Dies gilt übrigens auch für die Daten. Bestimmte Analysemethoden auf schlechte Datenqualität loszulassen ist genauso falsch wie andere deshalb nicht anzuwenden.
Business Intelligence und Process Mining sind beispielsweise empfindlich für mangelhafte Datenqualität, jedoch ist der Weg hin zu einem guten Reporting auch der Weg zu den Findings. Diese Methoden aus Furcht vor möglichen blinden Flecken nicht anzuwenden, sorgt nur dafür, dass diese eben niemals gefunden werden. Diese analytischen Methoden sorgen neben der herzustellenden Prozesstransparenz also ganz nebenbei auch für höhere Datentransparenz.
Mögliche Ansatzpunkte für erste Erfolge könnten beispielsweise die folgenden Fragen sein:
• Über welche Datenbestände verfügt das Unternehmen und welche werden bereits genutzt? Welche Daten wären zu generieren oder zu sammeln möglich und sind somit in greifbarer Nähe?
• Wie steht es um die Datenqualität im Unternehmen? Wo gefährden inkonsistente, fehler- oder lückenhafte Daten den operativen oder strategischen Unternehmenserfolg?
• Wo werden Daten gespeichert? Welche Daten könnten sinnvoll fusioniert werden? Welche Synergien würden sich mit der Daten-Verknüpfung zwischen ERP, CRM & Co. Ergeben?
• Welche Daten könnten anderen Unternehmen oder Kunden angeboten werden (etwa Verkehrsdaten, Lieferzeiten, Informationen über öffentliche Ressourcen)?
• Welche operativen Prozesse sind relevant für den Geschäftserfolg? Sind diese Prozesse tatsächlich in ihren Ist-Abläufen interessant? Sind Verbesserungspotenziale in den Daten identifizierbar?
• Bei welchen hochfrequenten Daten (Transaktionen wie Bestellungen, Zahlungen oder Transporte) könnten sich wiederholte Muster zeigen, die nützlich sein könnten?
• Wie könnten Mitarbeiter in ihrem operativen Geschäft mit KI-Assistenz unterstützt werden? Was sind häufige Blocker, Zeitfresser oder Fehler im operativen Geschäft?

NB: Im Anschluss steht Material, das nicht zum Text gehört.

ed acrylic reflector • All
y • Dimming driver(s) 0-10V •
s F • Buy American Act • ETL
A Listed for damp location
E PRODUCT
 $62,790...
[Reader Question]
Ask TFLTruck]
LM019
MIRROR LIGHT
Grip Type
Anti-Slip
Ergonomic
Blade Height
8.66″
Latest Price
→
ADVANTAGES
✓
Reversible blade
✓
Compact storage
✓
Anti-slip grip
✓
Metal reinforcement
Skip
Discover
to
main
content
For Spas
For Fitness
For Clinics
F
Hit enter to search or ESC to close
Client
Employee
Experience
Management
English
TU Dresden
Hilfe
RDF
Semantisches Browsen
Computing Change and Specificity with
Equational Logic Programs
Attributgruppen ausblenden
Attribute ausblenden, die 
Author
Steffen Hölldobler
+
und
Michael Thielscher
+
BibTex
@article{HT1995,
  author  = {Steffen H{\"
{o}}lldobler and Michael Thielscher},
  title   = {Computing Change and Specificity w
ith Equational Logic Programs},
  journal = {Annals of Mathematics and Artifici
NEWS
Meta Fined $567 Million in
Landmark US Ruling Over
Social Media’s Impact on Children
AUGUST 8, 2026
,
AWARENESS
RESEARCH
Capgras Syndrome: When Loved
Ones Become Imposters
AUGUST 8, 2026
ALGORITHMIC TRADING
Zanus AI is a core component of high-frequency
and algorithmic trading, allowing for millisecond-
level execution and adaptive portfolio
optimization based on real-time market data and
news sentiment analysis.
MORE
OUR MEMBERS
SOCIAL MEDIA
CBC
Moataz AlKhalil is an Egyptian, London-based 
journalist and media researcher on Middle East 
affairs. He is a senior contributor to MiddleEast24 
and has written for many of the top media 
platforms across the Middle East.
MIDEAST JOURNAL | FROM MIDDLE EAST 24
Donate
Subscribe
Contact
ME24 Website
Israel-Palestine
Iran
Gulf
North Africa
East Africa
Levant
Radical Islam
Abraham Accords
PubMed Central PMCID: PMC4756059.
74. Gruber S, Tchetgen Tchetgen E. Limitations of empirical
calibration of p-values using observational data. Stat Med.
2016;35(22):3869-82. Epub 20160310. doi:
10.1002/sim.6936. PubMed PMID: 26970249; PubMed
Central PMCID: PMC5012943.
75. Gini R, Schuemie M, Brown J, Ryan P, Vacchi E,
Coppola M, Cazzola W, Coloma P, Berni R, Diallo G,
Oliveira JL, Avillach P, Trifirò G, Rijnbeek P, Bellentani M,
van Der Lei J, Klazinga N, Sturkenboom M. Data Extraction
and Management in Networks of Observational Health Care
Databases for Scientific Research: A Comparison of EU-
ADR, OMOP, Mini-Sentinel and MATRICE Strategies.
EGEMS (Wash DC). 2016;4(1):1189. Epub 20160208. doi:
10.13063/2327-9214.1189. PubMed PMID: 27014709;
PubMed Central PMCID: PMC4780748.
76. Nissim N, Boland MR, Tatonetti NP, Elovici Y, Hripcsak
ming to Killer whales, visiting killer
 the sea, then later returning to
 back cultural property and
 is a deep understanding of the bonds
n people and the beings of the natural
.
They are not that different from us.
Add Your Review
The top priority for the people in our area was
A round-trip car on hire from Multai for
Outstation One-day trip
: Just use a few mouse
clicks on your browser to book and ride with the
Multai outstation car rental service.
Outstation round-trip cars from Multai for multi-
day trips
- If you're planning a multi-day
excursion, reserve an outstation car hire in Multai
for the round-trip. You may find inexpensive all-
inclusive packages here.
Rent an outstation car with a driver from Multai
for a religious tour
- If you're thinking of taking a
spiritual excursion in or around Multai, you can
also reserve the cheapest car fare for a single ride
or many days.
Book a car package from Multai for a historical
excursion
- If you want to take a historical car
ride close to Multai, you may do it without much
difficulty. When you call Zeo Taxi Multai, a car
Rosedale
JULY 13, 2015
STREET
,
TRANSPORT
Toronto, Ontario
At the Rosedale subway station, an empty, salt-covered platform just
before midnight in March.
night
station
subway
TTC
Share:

Diese Fragen sind nur einige Beispiele zur Anregung, mit denen jeder Mitarbeiter sein eigenes Unternehmen, seine Fachabteilungen oder Produkte konfrontieren kann. Die Antworten hierauf sind genauso individuell wie jede Daten- und KI-Strategie es sein sollte – und der Auftakt für die Karriere-Chance als WiIng.
Gastautor Benjamin Aunkofer ist Software-Entwickler und Wirtschaftsingenieur. Als Chief AI Officer und Gründer der Datanomiq, einem Dienstleister für Daten und KI, ist er seit 2015 in der Unternehmensberatung sowie Wirtschaftsprüfung tätig, um mit Unternehmensdaten Prozesse zu optimieren und diese in echte Geschäftswerte zu verwandeln.